TASK GOAL.
Lines from the entries below that hold "model" form the answer; copy all of them.

__________________________________________________

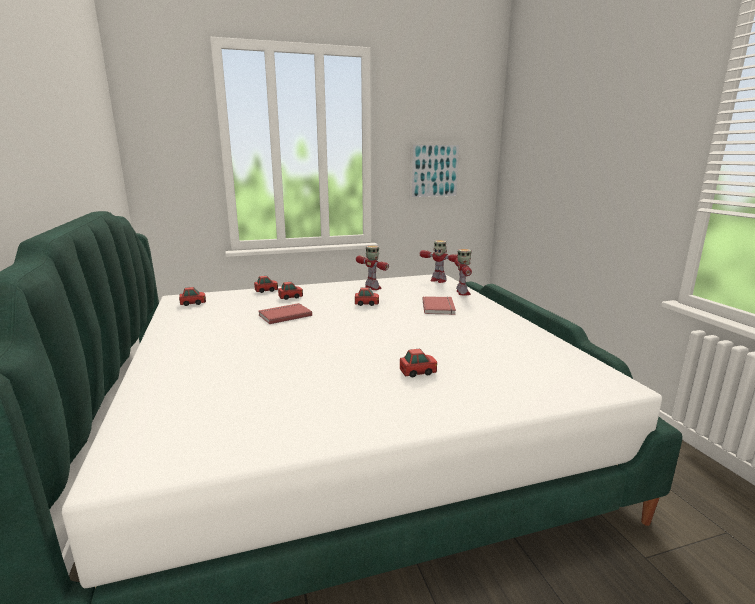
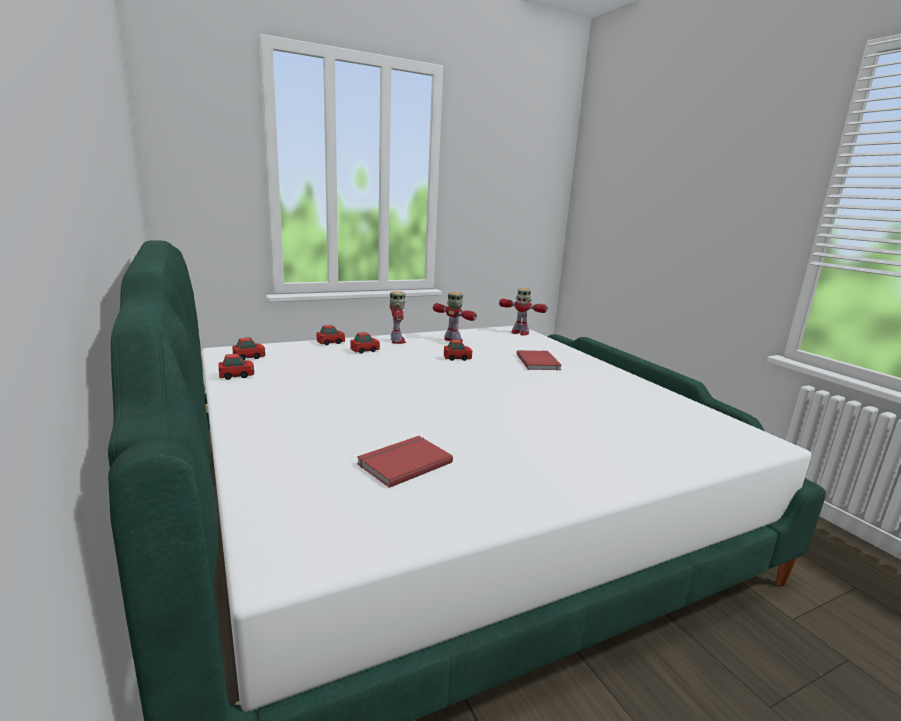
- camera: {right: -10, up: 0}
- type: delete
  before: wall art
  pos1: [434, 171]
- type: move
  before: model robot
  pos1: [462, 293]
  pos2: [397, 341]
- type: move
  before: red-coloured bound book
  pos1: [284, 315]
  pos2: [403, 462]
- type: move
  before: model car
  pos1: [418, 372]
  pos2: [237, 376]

__________________________________________________

ANSWER TO THIS TASK.
  before: model robot
  before: model car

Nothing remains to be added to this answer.